● **Task to carry out**:
Your answer should be every line of the records that contains the word "lines", copied as it stands.

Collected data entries
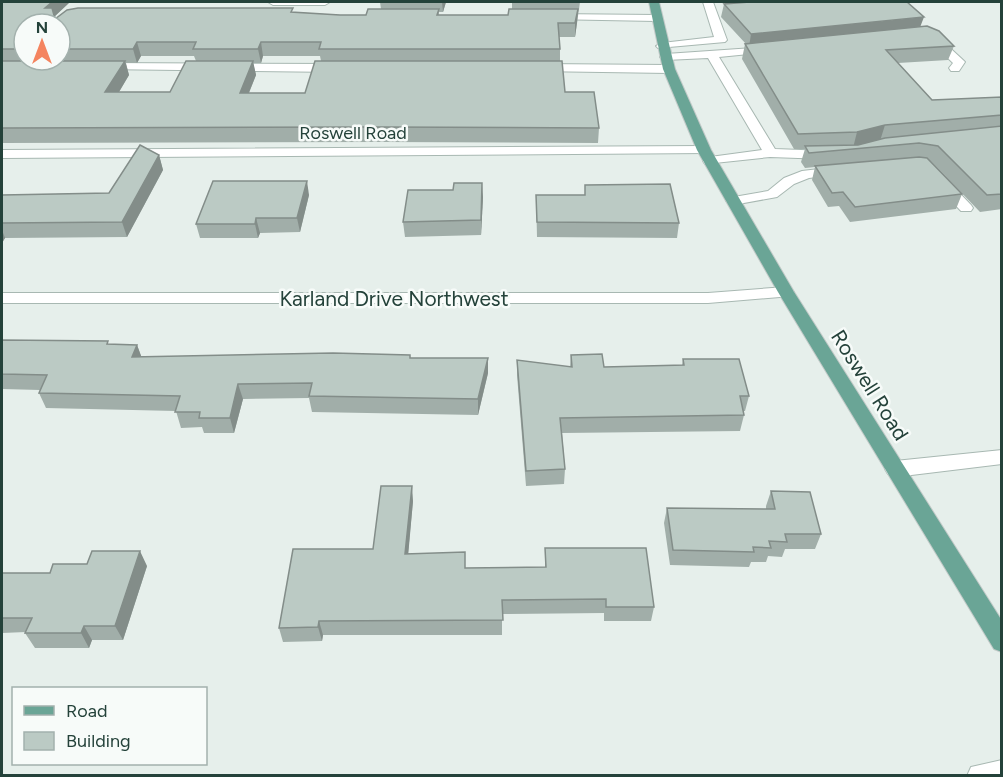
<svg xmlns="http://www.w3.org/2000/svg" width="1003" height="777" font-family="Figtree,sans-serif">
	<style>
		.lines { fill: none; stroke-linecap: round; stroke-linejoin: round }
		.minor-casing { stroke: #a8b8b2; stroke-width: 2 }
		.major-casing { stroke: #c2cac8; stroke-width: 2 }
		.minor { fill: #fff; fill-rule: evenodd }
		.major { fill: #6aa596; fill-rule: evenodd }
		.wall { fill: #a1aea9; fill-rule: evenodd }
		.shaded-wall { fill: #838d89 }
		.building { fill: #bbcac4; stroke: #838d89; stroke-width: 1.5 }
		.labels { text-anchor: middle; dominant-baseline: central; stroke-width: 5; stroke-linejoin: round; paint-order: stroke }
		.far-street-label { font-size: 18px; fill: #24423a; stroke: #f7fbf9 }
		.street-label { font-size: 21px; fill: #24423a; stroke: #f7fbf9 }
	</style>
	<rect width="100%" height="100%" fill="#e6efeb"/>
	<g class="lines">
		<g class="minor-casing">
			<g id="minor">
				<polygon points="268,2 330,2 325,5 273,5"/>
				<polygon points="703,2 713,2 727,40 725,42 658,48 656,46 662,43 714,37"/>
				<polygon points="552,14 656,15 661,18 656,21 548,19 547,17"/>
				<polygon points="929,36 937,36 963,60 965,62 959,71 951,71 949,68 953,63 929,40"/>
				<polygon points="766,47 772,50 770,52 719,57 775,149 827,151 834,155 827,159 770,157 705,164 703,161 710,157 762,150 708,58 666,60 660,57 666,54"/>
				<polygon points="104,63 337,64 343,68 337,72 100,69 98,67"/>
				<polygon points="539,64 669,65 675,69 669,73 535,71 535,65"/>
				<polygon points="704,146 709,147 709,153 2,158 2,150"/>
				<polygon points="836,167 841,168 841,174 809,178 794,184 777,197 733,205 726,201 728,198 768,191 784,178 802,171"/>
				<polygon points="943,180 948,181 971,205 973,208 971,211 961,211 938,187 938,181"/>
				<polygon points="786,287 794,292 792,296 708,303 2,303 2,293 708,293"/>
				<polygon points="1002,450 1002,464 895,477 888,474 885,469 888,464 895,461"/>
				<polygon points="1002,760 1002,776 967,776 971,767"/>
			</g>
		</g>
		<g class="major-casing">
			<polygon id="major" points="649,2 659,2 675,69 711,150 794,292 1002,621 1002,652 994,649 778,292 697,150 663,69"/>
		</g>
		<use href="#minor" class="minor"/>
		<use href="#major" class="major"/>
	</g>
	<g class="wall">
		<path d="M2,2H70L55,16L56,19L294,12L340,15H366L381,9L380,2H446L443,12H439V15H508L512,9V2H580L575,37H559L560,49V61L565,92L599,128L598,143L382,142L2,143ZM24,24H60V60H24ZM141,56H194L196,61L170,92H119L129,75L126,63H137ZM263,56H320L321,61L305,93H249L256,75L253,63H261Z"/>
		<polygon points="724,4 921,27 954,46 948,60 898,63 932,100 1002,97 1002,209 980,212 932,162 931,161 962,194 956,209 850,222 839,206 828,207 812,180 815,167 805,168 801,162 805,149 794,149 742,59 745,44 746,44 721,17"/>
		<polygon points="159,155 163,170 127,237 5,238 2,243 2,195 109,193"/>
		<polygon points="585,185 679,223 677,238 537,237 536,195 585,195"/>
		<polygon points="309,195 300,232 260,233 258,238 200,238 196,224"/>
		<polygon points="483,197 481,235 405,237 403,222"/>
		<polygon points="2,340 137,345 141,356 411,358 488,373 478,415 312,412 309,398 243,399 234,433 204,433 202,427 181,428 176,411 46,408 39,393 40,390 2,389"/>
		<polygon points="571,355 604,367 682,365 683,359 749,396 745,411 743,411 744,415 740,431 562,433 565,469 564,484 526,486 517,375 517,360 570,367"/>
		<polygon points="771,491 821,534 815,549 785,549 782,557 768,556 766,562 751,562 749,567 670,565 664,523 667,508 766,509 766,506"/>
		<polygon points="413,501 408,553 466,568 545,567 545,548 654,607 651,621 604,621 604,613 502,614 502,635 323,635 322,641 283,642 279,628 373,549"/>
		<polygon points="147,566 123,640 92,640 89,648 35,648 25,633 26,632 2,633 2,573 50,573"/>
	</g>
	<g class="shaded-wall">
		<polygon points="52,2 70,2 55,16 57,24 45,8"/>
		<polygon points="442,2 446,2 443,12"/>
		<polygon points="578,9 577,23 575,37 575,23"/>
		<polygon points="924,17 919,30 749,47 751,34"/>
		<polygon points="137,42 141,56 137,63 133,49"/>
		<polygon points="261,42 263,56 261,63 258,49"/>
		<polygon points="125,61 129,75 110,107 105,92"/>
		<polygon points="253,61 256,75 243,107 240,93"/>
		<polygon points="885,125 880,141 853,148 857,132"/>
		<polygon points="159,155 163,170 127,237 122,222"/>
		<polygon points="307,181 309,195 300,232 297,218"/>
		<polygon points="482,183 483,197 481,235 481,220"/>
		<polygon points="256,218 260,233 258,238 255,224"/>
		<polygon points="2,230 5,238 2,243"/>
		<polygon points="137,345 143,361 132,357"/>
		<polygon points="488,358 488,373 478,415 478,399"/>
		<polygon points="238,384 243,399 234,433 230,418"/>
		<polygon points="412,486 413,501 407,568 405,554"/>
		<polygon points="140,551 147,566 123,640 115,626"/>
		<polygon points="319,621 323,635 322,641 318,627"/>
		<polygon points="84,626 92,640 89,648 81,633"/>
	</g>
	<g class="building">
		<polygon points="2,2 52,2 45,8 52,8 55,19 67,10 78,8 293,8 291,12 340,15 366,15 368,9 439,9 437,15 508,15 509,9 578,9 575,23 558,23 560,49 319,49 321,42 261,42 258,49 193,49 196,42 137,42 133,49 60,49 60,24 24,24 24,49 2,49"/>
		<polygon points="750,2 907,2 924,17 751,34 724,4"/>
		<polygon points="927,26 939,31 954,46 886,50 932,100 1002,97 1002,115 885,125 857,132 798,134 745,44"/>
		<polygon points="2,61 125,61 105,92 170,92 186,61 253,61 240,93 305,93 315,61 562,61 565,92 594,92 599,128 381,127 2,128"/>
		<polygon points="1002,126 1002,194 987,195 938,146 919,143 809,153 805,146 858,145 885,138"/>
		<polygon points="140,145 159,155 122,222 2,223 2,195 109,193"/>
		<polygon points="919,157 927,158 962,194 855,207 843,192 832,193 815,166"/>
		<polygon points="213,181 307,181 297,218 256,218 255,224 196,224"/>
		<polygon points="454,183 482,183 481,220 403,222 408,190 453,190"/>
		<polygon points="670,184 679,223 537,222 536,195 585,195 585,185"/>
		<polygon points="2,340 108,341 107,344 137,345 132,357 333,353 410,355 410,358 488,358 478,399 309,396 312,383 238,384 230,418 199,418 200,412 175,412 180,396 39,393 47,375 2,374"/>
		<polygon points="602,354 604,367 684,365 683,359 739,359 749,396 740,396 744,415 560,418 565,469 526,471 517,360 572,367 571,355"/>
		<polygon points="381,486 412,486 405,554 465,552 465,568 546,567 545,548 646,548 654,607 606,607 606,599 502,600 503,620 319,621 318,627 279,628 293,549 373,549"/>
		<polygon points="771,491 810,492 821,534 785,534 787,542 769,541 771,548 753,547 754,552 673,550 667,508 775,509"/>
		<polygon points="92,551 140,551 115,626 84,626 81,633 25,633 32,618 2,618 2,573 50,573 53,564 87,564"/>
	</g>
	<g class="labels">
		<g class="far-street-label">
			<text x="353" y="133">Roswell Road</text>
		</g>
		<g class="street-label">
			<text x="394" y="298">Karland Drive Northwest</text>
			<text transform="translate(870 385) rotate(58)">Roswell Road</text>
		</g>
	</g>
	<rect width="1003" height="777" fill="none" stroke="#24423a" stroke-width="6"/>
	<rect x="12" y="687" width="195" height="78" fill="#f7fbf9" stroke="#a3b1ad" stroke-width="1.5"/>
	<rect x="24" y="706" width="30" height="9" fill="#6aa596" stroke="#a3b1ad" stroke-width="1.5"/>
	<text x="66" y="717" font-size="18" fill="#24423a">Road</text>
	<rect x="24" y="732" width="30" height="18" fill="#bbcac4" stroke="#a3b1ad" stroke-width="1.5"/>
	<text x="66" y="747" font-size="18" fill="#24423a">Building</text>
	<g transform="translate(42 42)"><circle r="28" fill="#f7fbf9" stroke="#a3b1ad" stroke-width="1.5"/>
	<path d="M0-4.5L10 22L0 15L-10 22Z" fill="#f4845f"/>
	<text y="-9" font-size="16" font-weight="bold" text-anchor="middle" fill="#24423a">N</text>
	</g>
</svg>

● **Solution for this task**:
		.lines { fill: none; stroke-linecap: round; stroke-linejoin: round }
	<g class="lines">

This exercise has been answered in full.